En sexto término, la Unión Europea nunca estuvo a la altura de la situación. Aquí también hay una cuestión de liderazgos, pero no por la ausencia de ellos, sino por el contexto en el que ellos crecieron: un escenario de instituciones y normas que terminó casi por desgeopolitizar las reflexiones y prácticas en materia de política exterior y de seguridad. Solo hay que recordar que hasta los sucesos de Ucrania-Crimea, los países de la UE habían descartado posibles choques interestatales en el continente. 

Súbitamente, en menos de treinta años Europa se encontró con otra crisis mayor en su territorio. Entonces, en lugar de desplegar su principal activo como poder mayor institucional, una contundente y decidida diplomacia, continuó desempeñando un papel estratégico inferior en una alianza más atlántica que occidental. Hoy, a más de un año de guerra, no solo continúa haciéndolo, sino que prácticamente mantiene una situación de “no guerra” o guerra latente con Rusia, mientras tiene que reconfigurar su dependencia energética. 

Finalmente, la inteligencia rusa ha cometido uno de sus peores fracasos, pues si la técnica de poder para salvaguardar sus intereses sería una guerra corta si no se respondía positivamente su demanda, jamás consideró que se encontraría en una compleja campaña, la peor de las situaciones para una fuerza ocupante. Asimismo, tampoco pareció prever suficientemente que Occidente se aglutinaría como lo hizo.  

Pero también es cierto que en Occidente, si se llegó a considerar que habría guerra, la reflexión estratégica fue insuficiente, pues finalmente Rusia no quedó aislada. Peor todavía, como ha advertido recientemente Emma Ashford, todo parecería indicar que vamos hacia una nueva era de Yalta, es decir, un mundo con esferas de influencia: “La guerra ha dejado en claro el fracaso de la disuasión por parte de Occidente. Es cierto que Occidente se ha unido más, pero su política de disuasión previa no funcionó”. 

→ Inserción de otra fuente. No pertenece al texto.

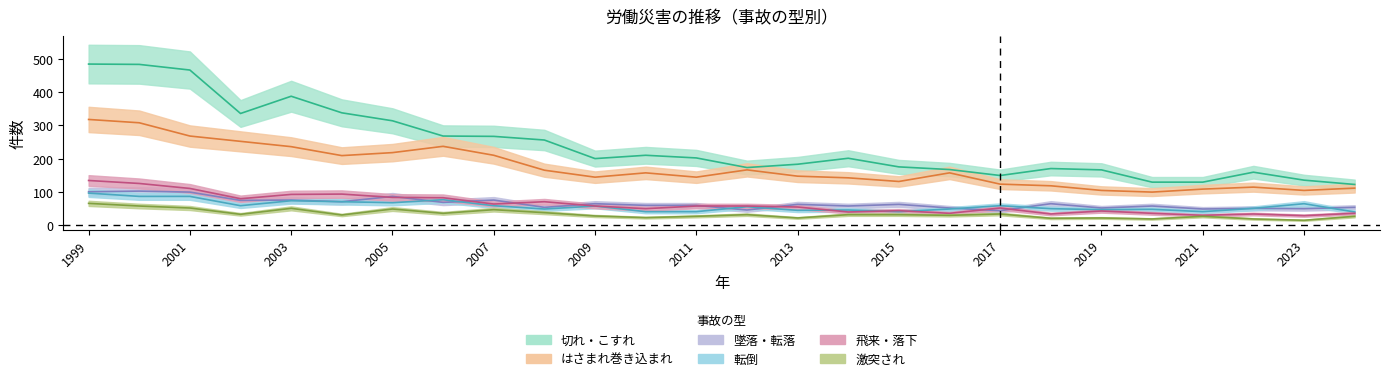

What is the difference between the maximum and minimum values in the 激突され series?

51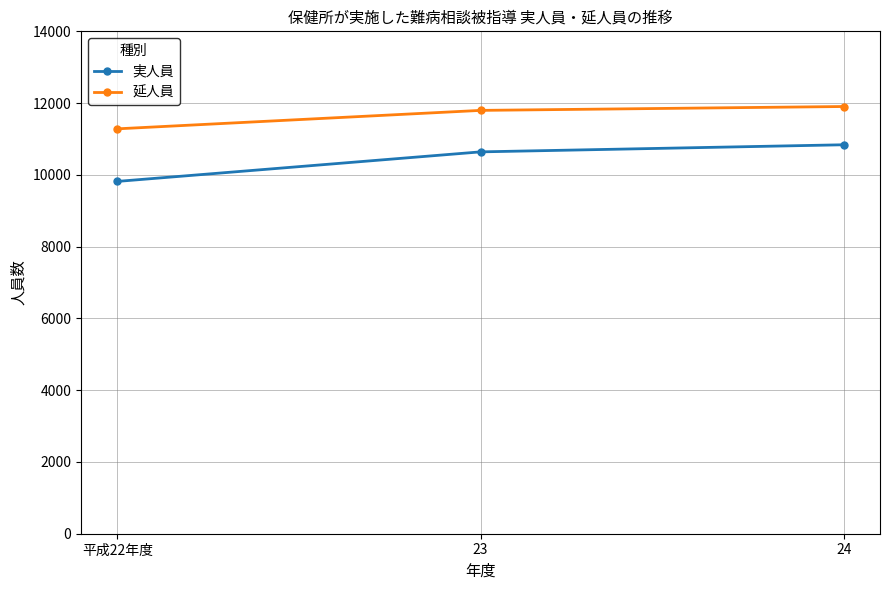

What is the sum of all 延人員 values?

34985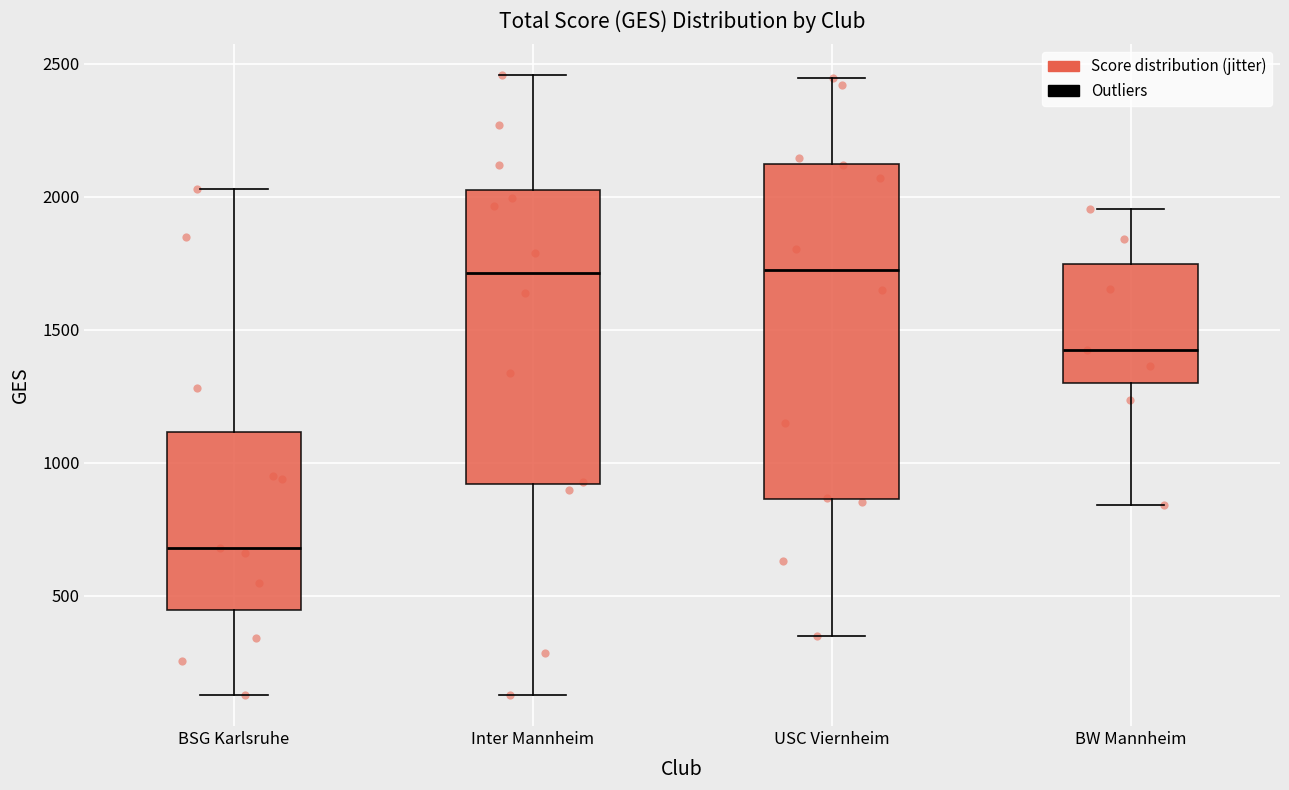

Reading left to right, read every box against the y-axis: the position of its median line, the range the box covers, and the ends of its whiskers. The values are not printed on the chart, so give them approximately, as read against the axis.

BSG Karlsruhe: median 700, box 450 to 1100, whiskers 150 to 2050
Inter Mannheim: median 1700, box 900 to 2050, whiskers 150 to 2450
USC Viernheim: median 1750, box 850 to 2150, whiskers 350 to 2450
BW Mannheim: median 1450, box 1300 to 1750, whiskers 850 to 1950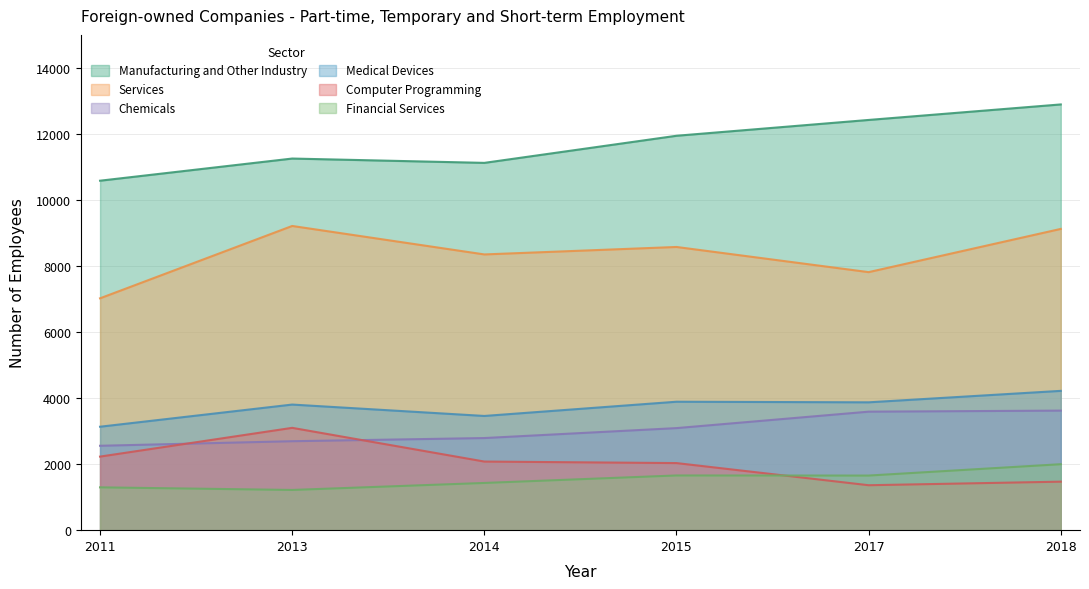

What is the approximate value of Financial Services at 2015, to the nearest 100?

1700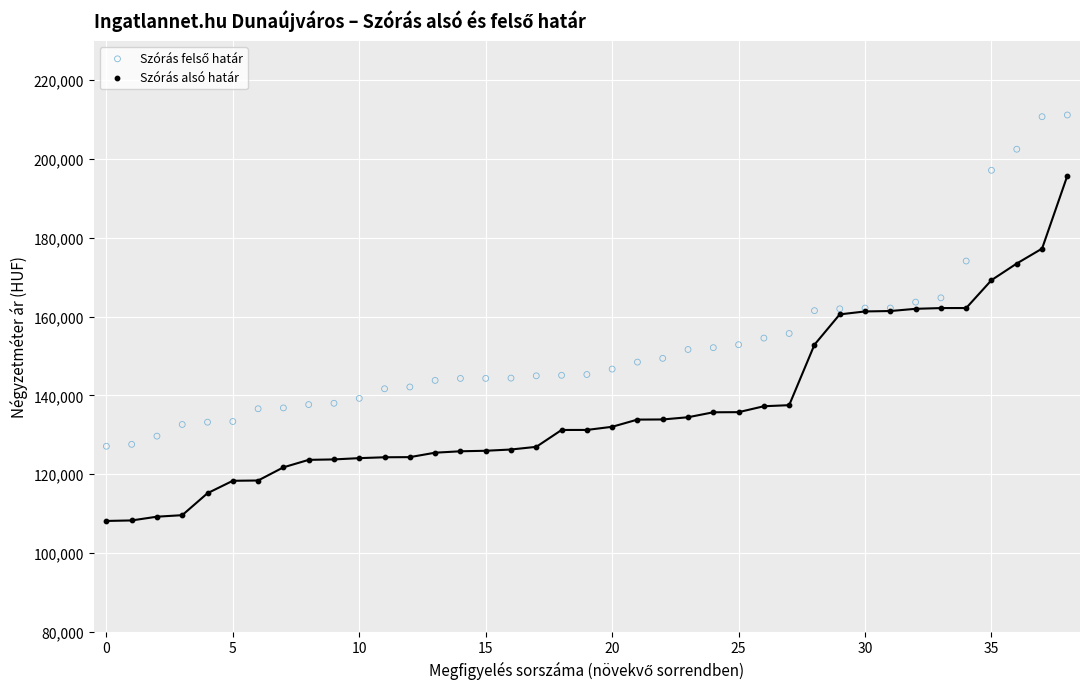

Which series reaches the minimum Y coordinate?

Szórás alsó határ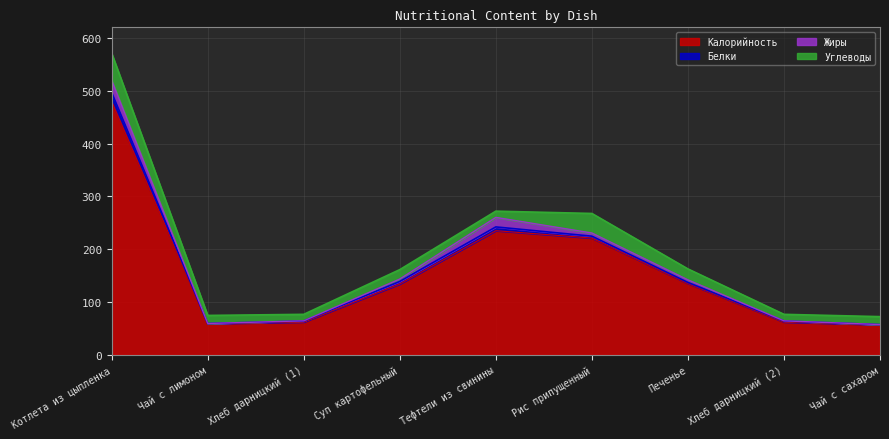

At which label does Жиры reach its peak?

Котлета из цыпленка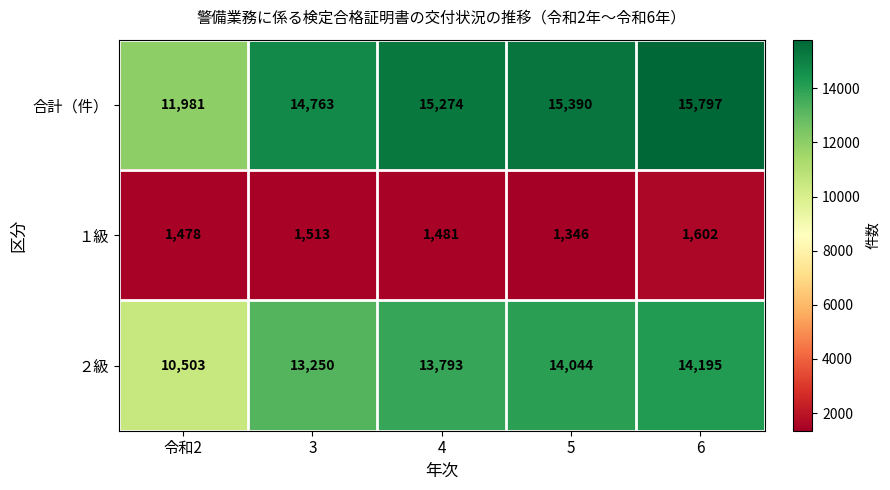

List the labels in order of １級 value, smallest first.

5, 令和2, 4, 3, 6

Concluyendo, sin duda que siempre que un estado comete un acto de agresión contra otro automáticamente caerán sobre él las responsabilidades. Pero ampliando el enfoque sobre las causas de esta disrupción internacional podremos comprobar que hubo errores múltiples y repartidos que van más allá de la retórica occidental que presenta a Rusia como un actor incivilizado, hostil y revisionista.